頑張りすぎると体は回復できません
「24時間戦えますか?」
この言葉をご存知の方も多いのではないでしょうか。
昭和の時代に流行した栄養ドリンクのCMのキャッチコピーです。働き続けること、頑張り続けること、休まず走り続けること。そんな価値観が、長い間「良いこと」として語られてきました。
私たちは知らないうちに「頑張ることは素晴らしいこと」「休むのは甘え」と感じてしまうことがあります。しかし体の仕組みを考えると、実はずっと頑張り続けることは自然な状態ではありません。
人の体には「自律神経」という働きがあります。自律神経は体の働きを自動的に調整する神経で、主に二つの役割があります。活動している時に働く「交感神経」と、体を休ませ回復させる「副交感神経」です。
忙しい日常の中では交感神経が優位になりやすく、体は常に緊張状態になりがちです。仕事や家事、人間関係、スマートフォンから入ってくる情報など、現代の生活は体が「戦うモード」になりやすい環境とも言われています。
この状態が長く続くと、体にはさまざまな変化が起こります。呼吸が浅くなり、血流が悪くなり、体が冷えやすくなる。眠りが浅くなり、疲れが抜けにくくなる。肩や首のこり、だるさ、イライラなども感じやすくなります。 実は体は「頑張ることで回復する」のではなく、「ゆるむことで回復する」仕組みを持っています。

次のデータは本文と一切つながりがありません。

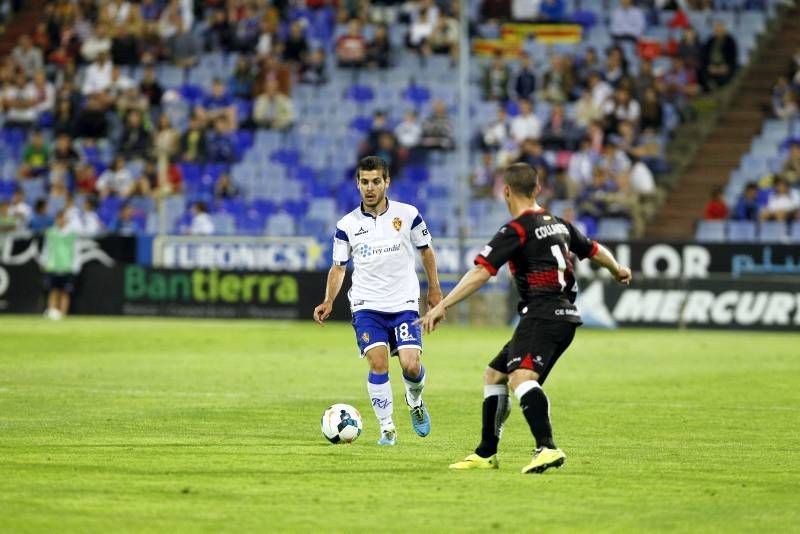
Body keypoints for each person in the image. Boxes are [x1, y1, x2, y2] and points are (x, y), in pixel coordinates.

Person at [417, 162, 632, 473]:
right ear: (537, 190)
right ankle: (486, 452)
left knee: (521, 378)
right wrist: (618, 270)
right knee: (495, 374)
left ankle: (547, 447)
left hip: (542, 315)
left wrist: (442, 305)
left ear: (505, 191)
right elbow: (595, 250)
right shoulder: (559, 223)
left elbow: (480, 272)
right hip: (564, 315)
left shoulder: (516, 229)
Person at [313, 156, 443, 447]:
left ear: (387, 182)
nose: (370, 188)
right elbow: (338, 267)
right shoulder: (346, 225)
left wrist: (434, 289)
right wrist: (328, 300)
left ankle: (415, 400)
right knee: (378, 363)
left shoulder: (408, 214)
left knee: (411, 365)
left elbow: (426, 251)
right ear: (357, 183)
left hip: (404, 303)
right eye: (364, 182)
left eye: (375, 181)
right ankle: (387, 429)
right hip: (366, 305)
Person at [42, 210, 79, 320]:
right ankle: (52, 314)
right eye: (59, 218)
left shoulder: (72, 234)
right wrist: (44, 262)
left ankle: (63, 315)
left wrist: (75, 266)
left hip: (67, 267)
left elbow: (76, 250)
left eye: (62, 218)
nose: (61, 220)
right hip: (53, 266)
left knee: (65, 292)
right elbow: (46, 249)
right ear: (56, 219)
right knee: (53, 291)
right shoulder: (50, 232)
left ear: (66, 219)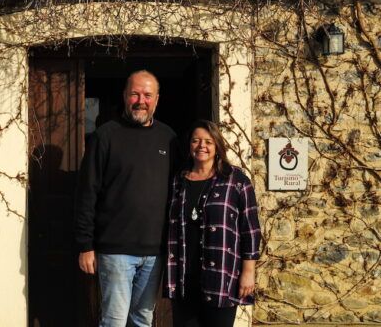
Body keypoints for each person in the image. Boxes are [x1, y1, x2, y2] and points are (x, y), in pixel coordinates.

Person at [75, 70, 180, 327]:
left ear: (157, 99)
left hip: (155, 251)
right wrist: (85, 245)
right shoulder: (105, 136)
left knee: (143, 319)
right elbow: (87, 192)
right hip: (115, 251)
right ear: (125, 96)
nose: (140, 100)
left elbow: (180, 192)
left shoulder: (169, 138)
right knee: (114, 321)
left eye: (147, 95)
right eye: (134, 94)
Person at [165, 120, 261, 327]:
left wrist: (248, 272)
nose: (202, 146)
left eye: (208, 141)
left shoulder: (236, 180)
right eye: (196, 141)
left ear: (217, 146)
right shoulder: (178, 180)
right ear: (189, 145)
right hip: (184, 277)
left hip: (221, 276)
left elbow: (250, 229)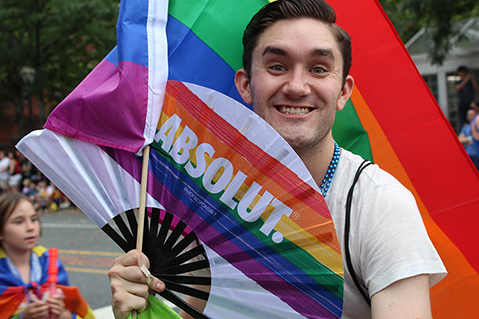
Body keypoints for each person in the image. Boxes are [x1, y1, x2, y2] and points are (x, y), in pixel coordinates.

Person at [108, 1, 446, 318]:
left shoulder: (378, 205)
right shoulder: (208, 197)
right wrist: (142, 308)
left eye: (318, 68)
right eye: (277, 66)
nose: (297, 86)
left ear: (343, 91)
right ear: (245, 85)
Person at [0, 193, 72, 318]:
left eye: (34, 219)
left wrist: (60, 312)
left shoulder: (49, 262)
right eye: (18, 222)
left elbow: (72, 312)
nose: (30, 227)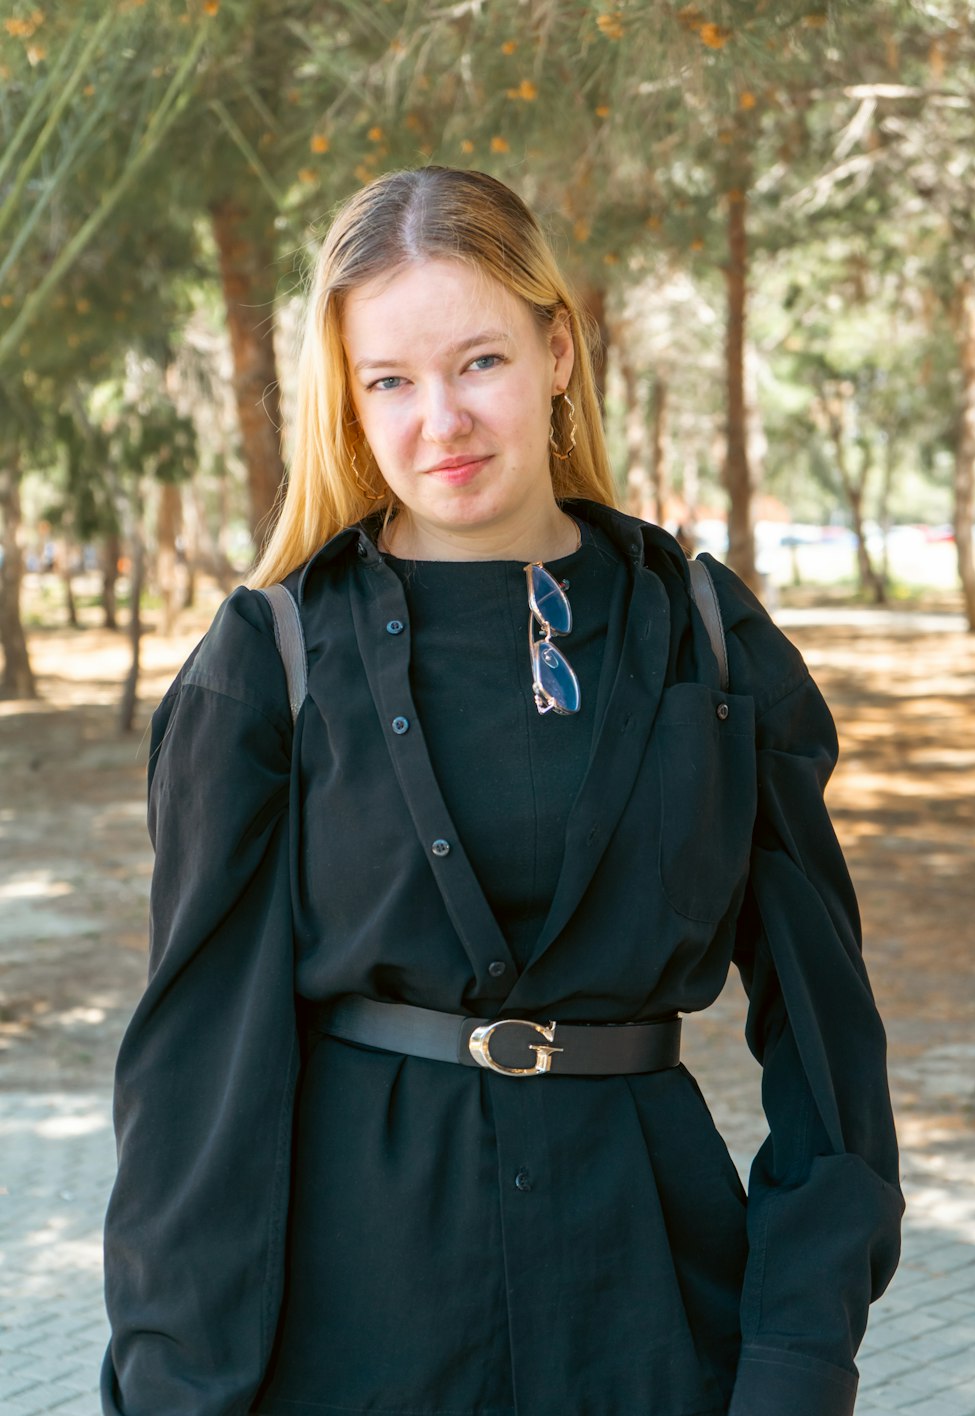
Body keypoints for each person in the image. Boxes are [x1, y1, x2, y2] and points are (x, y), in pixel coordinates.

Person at [101, 166, 902, 1416]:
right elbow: (198, 1095)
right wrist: (175, 1391)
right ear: (349, 402)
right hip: (351, 1340)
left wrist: (797, 1359)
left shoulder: (709, 644)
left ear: (558, 350)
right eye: (391, 382)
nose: (441, 421)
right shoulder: (266, 665)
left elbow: (826, 1045)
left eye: (478, 361)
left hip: (652, 1325)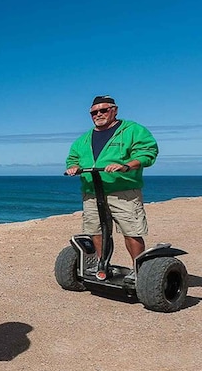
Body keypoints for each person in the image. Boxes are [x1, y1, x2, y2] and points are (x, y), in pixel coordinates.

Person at [65, 95, 159, 265]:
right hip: (92, 192)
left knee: (131, 231)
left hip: (123, 191)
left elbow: (147, 153)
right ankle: (103, 265)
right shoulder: (83, 139)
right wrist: (73, 167)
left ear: (114, 110)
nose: (98, 114)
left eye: (103, 110)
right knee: (96, 231)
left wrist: (127, 165)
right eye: (94, 112)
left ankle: (140, 270)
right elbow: (73, 158)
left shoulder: (132, 130)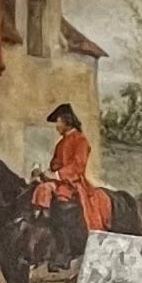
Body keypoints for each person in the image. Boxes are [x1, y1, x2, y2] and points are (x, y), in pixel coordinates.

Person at [33, 99, 110, 234]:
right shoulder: (60, 143)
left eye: (58, 122)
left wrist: (57, 175)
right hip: (58, 181)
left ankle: (60, 231)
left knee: (59, 197)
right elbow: (55, 165)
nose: (57, 126)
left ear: (66, 121)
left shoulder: (81, 140)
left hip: (72, 182)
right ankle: (41, 223)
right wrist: (43, 173)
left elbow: (77, 166)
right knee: (41, 188)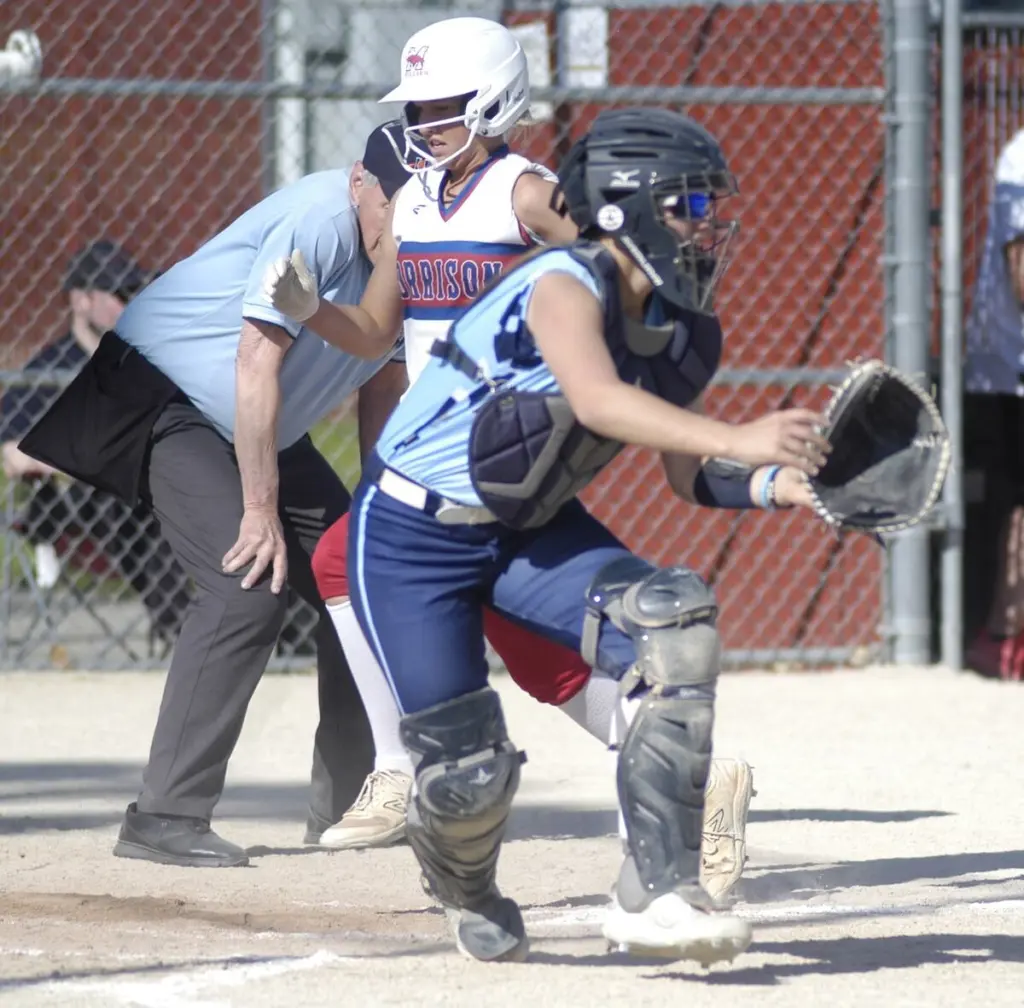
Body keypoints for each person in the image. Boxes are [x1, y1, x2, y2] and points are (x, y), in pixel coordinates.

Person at [271, 108, 831, 962]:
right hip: (411, 538)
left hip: (526, 527)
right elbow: (601, 401)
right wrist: (739, 434)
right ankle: (464, 882)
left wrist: (784, 484)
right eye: (687, 203)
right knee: (467, 778)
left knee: (672, 623)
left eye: (707, 204)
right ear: (620, 209)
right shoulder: (563, 281)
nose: (706, 223)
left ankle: (658, 892)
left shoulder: (684, 328)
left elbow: (689, 478)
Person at [18, 123, 415, 867]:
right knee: (245, 587)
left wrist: (377, 508)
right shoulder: (320, 223)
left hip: (255, 422)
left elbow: (383, 381)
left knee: (361, 580)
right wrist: (260, 510)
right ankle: (164, 814)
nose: (400, 225)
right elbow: (254, 363)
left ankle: (350, 810)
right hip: (165, 395)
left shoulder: (415, 245)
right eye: (391, 204)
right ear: (361, 179)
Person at [1, 241, 191, 652]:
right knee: (121, 503)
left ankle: (272, 632)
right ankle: (181, 633)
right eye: (120, 295)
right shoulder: (47, 369)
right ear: (81, 300)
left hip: (146, 492)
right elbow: (13, 456)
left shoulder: (143, 363)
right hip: (74, 506)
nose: (130, 304)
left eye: (134, 293)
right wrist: (93, 460)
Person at [963, 126, 1024, 680]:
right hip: (1012, 368)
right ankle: (1004, 634)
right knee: (1013, 505)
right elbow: (1022, 269)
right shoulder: (1022, 154)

副交感神経が働くと体はリラックスモードに入り、心拍が落ち着き、血流が整い、内臓の働きも活発になります。体の修復や回復は、この状態の時に進むと言われています。
しかし現代の生活では、体をゆるめる時間がとても少なくなっています。休んでいるつもりでもスマートフォンを見ていたり、頭の中では仕事や予定を考えていたり、体は止まっていても心と神経は休んでいないことが多いのです。 その結果、「休んでも疲れが抜けない」と感じる方が増えています。
サロンに来られるお客様のお話を聞いていると、「頑張り続けてしまう方」がとても多いと感じます。真面目で責任感があり、周りのことを優先してしまう。そんな方ほど、体の力を抜くことが苦手だったりします。
体がゆるむと、まず呼吸が変わります。呼吸が深くなると体の中に酸素がしっかり取り込まれ、血流も整いやすくなります。体が温まり、巡りが良くなると、体の重さが抜けていくような感覚を感じる方も多くいらっしゃいます。 「体が軽くなった」「呼吸がしやすい」「よく眠れた」 こうした声は、体がゆるみ回復モードに入ったサインとも言われています。
体は本来、とてもよくできています。無理をさせ続けるのではなく、ゆるむ環境を作ってあげることで、本来の力を取り戻していきます。 忙しい毎日の中で、自分をゆるめる時間はつい後回しになりがちです。しかしその時間は、体にとってとても大切な回復の時間です。
少し立ち止まって深呼吸すること。
体を温めて巡りを整えること。
静かな時間の中で、体の力を抜いていくこと。
そんな時間があるだけで、体は少しずつ整っていきます。
頑張ることが悪いわけではありません。ですが、頑張り続けるだけでは体は回復できません。ときには体をゆるめる時間を作り、呼吸を整えることも大切です。
毎日頑張っている自分の体を、どうかやさしく労ってあげてください。